#### [YOUR OBJECTIVE]
Format the material from the line containing "1310nm 5mW SLD 광대역 광원" up to and including the line containing "05 40 25 28 76" as a Markdown table with a Row column for the row number and a Line column for the text, skipping blank lines and leaving out the pictures.

Transcribed page text:
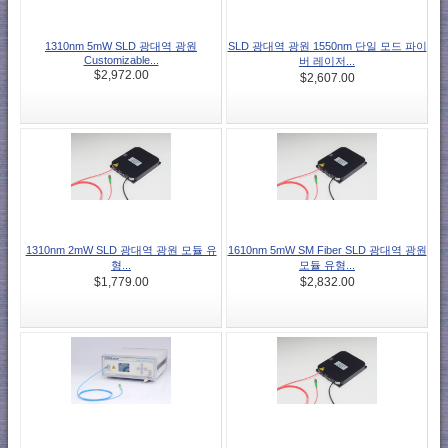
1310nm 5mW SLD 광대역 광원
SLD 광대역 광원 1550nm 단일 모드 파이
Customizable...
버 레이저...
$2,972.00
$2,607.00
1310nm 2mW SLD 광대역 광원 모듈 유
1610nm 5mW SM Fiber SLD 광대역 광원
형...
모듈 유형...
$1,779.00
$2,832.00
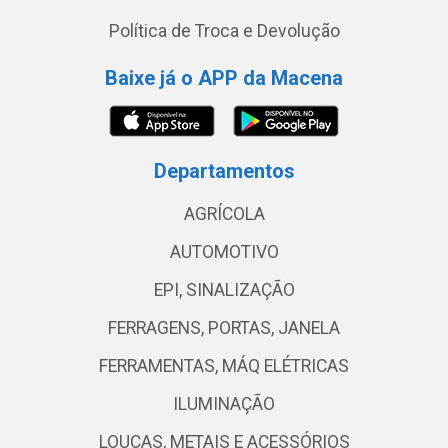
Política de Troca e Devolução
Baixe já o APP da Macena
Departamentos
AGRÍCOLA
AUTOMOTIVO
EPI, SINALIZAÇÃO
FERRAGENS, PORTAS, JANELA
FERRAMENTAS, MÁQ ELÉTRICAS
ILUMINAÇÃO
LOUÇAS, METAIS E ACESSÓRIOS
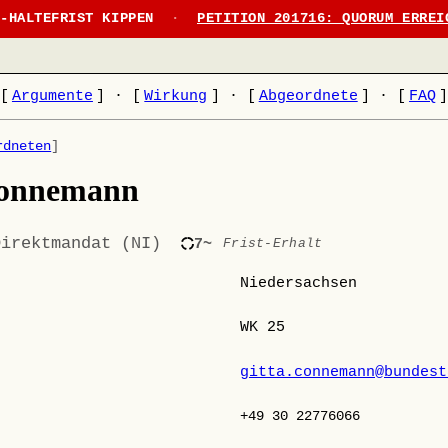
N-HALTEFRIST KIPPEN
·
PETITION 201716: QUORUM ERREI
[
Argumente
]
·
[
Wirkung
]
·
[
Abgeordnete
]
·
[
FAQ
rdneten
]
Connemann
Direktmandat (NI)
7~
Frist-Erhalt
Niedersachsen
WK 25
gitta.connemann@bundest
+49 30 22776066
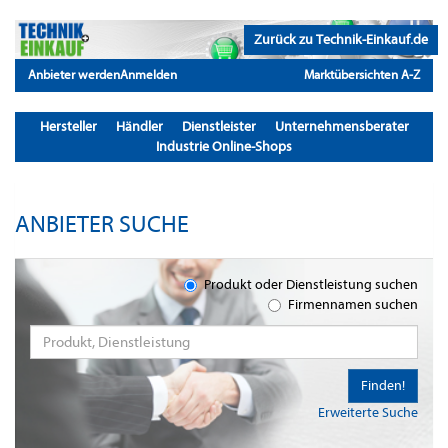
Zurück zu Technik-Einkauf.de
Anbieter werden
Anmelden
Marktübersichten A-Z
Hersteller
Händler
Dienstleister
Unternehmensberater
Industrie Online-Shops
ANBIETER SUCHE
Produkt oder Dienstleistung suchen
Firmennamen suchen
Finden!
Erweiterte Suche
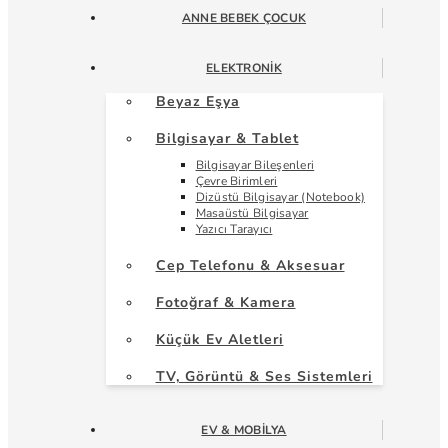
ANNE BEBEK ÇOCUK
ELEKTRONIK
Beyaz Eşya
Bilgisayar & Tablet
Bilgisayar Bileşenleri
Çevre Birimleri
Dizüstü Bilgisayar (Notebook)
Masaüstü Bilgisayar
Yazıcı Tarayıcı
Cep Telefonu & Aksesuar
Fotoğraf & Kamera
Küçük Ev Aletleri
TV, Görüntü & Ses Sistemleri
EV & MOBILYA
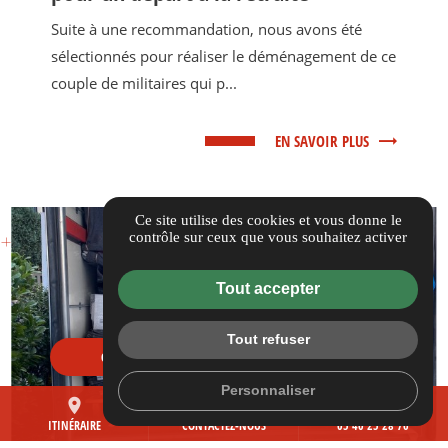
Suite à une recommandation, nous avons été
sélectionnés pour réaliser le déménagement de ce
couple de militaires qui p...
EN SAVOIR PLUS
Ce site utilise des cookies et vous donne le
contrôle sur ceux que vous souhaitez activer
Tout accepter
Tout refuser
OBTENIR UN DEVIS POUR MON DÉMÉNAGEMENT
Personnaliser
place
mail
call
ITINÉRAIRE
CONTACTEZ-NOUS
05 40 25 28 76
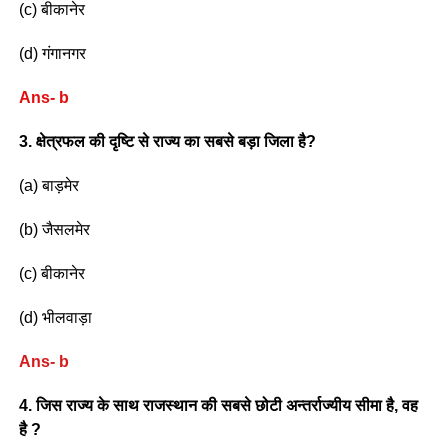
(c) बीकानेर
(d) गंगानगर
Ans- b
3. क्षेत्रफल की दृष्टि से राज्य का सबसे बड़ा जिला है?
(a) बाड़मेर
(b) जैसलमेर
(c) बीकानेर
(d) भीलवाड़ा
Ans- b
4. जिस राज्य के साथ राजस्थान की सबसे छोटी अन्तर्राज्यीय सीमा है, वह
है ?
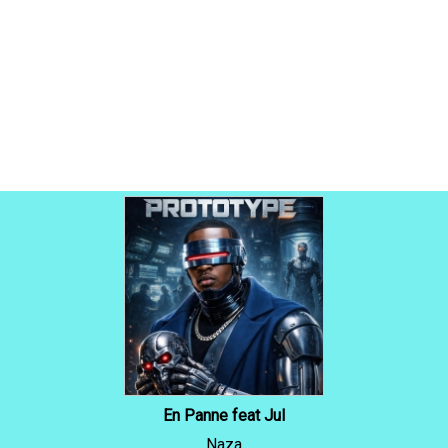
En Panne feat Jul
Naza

---

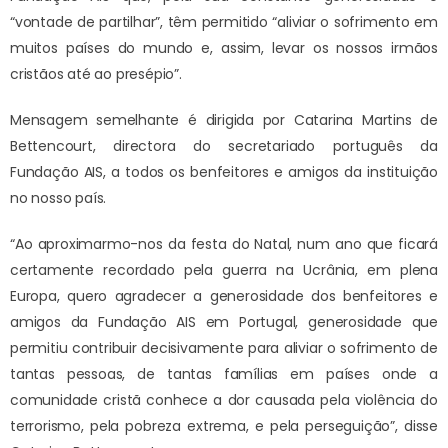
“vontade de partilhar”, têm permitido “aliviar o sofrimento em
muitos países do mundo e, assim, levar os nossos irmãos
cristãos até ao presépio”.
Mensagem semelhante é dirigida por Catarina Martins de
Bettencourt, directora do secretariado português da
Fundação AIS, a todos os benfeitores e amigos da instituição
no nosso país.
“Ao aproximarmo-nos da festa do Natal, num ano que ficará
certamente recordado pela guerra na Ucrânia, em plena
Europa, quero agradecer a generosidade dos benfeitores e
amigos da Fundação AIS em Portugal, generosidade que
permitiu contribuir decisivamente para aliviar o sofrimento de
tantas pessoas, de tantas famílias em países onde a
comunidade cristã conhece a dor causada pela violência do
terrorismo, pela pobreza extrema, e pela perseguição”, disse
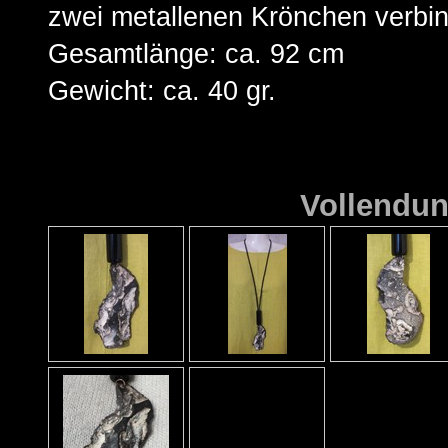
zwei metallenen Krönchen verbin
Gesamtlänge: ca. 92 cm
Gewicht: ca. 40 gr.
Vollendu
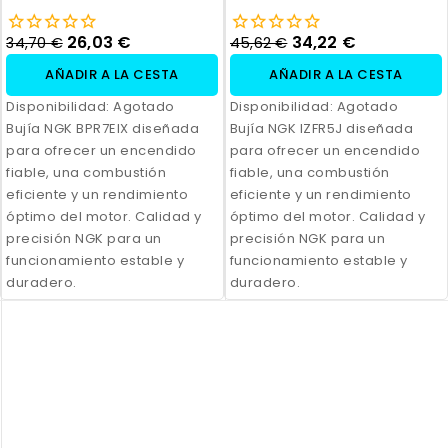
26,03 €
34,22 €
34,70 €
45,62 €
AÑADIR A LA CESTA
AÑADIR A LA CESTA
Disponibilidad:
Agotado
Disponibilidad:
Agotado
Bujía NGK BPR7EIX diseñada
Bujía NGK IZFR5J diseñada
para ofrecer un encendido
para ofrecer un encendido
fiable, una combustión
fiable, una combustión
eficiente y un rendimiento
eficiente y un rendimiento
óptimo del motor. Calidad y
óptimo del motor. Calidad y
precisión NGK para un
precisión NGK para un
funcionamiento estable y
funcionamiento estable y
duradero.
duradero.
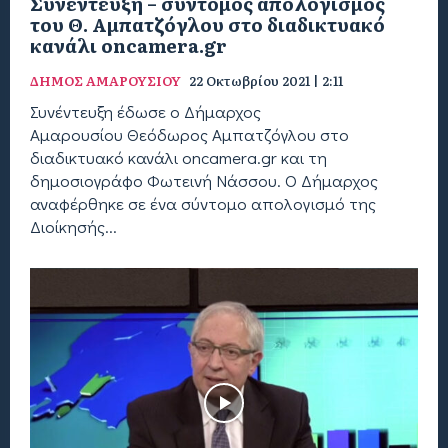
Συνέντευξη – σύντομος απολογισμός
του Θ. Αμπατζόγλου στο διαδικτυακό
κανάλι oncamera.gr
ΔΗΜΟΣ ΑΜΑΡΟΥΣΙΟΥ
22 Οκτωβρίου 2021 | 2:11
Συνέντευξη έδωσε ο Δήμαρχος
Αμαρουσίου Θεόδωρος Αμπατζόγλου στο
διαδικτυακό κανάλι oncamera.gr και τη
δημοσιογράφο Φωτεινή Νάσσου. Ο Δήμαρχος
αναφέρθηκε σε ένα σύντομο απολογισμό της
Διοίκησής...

--

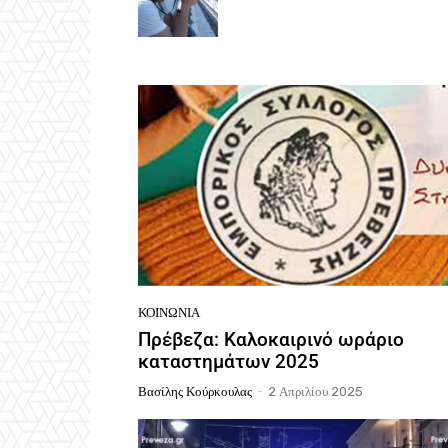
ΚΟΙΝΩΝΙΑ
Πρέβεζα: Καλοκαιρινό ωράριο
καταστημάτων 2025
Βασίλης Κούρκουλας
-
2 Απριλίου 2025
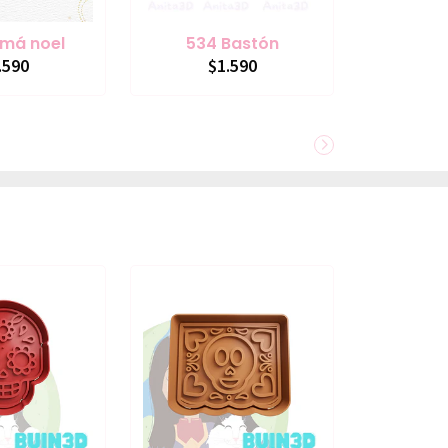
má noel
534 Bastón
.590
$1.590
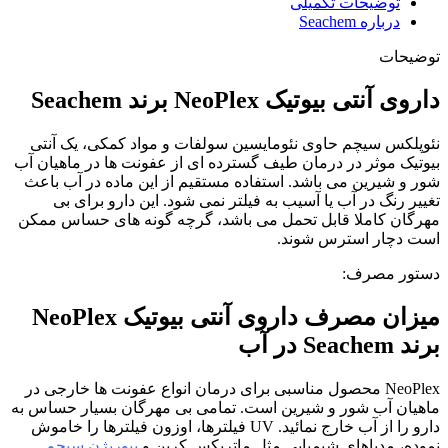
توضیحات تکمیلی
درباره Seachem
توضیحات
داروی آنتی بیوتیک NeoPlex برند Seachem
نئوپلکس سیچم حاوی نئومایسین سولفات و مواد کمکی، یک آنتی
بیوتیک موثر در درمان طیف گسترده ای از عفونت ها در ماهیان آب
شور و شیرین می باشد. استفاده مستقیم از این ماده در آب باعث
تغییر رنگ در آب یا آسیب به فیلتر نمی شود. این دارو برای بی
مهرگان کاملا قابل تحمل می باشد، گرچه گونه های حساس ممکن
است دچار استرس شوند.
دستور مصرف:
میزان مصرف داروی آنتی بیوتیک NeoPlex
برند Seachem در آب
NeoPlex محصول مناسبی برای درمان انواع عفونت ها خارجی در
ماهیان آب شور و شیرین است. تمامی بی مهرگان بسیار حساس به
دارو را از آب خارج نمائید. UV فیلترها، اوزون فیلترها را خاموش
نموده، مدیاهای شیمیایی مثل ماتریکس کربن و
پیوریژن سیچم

#### [TASK ANSWER]
| Row | Line |
|---|---|
| 1 | 1310nm 5mW SLD 광대역 광원 |
| 2 | SLD 광대역 광원 1550nm 단일 모드 파이 |
| 3 | Customizable... |
| 4 | 버 레이저... |
| 5 | $2,972.00 |
| 6 | $2,607.00 |
| 7 | 1310nm 2mW SLD 광대역 광원 모듈 유 |
| 8 | 1610nm 5mW SM Fiber SLD 광대역 광원 |
| 9 | 형... |
| 10 | 모듈 유형... |
| 11 | $1,779.00 |
| 12 | $2,832.00 |
| 13 | Política de Troca e Devolução |
| 14 | Baixe já o APP da Macena |
| 15 | Departamentos |
| 16 | AGRÍCOLA |
| 17 | AUTOMOTIVO |
| 18 | EPI, SINALIZAÇÃO |
| 19 | FERRAGENS, PORTAS, JANELA |
| 20 | FERRAMENTAS, MÁQ ELÉTRICAS |
| 21 | ILUMINAÇÃO |
| 22 | LOUÇAS, METAIS E ACESSÓRIOS |
| 23 | N-HALTEFRIST KIPPEN |
| 24 | · |
| 25 | PETITION 201716: QUORUM ERREI |
| 26 | [ |
| 27 | Argumente |
| 28 | ] |
| 29 | · |
| 30 | [ |
| 31 | Wirkung |
| 32 | ] |
| 33 | · |
| 34 | [ |
| 35 | Abgeordnete |
| 36 | ] |
| 37 | · |
| 38 | [ |
| 39 | FAQ |
| 40 | rdneten |
| 41 | ] |
| 42 | Connemann |
| 43 | Direktmandat (NI) |
| 44 | 7~ |
| 45 | Frist-Erhalt |
| 46 | Niedersachsen |
| 47 | WK 25 |
| 48 | gitta.connemann@bundest |
| 49 | +49 30 22776066 |
| 50 | Zurück zu Technik-Einkauf.de |
| 51 | Anbieter werden |
| 52 | Anmelden |
| 53 | Marktübersichten A-Z |
| 54 | Hersteller |
| 55 | Händler |
| 56 | Dienstleister |
| 57 | Unternehmensberater |
| 58 | Industrie Online-Shops |
| 59 | ANBIETER SUCHE |
| 60 | Produkt oder Dienstleistung suchen |
| 61 | Firmennamen suchen |
| 62 | Finden! |
| 63 | Erweiterte Suche |
| 64 | ANNE BEBEK ÇOCUK |
| 65 | ELEKTRONIK |
| 66 | Beyaz Eşya |
| 67 | Bilgisayar & Tablet |
| 68 | Bilgisayar Bileşenleri |
| 69 | Çevre Birimleri |
| 70 | Dizüstü Bilgisayar (Notebook) |
| 71 | Masaüstü Bilgisayar |
| 72 | Yazıcı Tarayıcı |
| 73 | Cep Telefonu & Aksesuar |
| 74 | Fotoğraf & Kamera |
| 75 | Küçük Ev Aletleri |
| 76 | TV, Görüntü & Ses Sistemleri |
| 77 | EV & MOBILYA |
| 78 | Suite à une recommandation, nous avons été |
| 79 | sélectionnés pour réaliser le déménagement de ce |
| 80 | couple de militaires qui p... |
| 81 | EN SAVOIR PLUS |
| 82 | Ce site utilise des cookies et vous donne le |
| 83 | contrôle sur ceux que vous souhaitez activer |
| 84 | Tout accepter |
| 85 | Tout refuser |
| 86 | OBTENIR UN DEVIS POUR MON DÉMÉNAGEMENT |
| 87 | Personnaliser |
| 88 | place |
| 89 | mail |
| 90 | call |
| 91 | ITINÉRAIRE |
| 92 | CONTACTEZ-NOUS |
| 93 | 05 40 25 28 76 |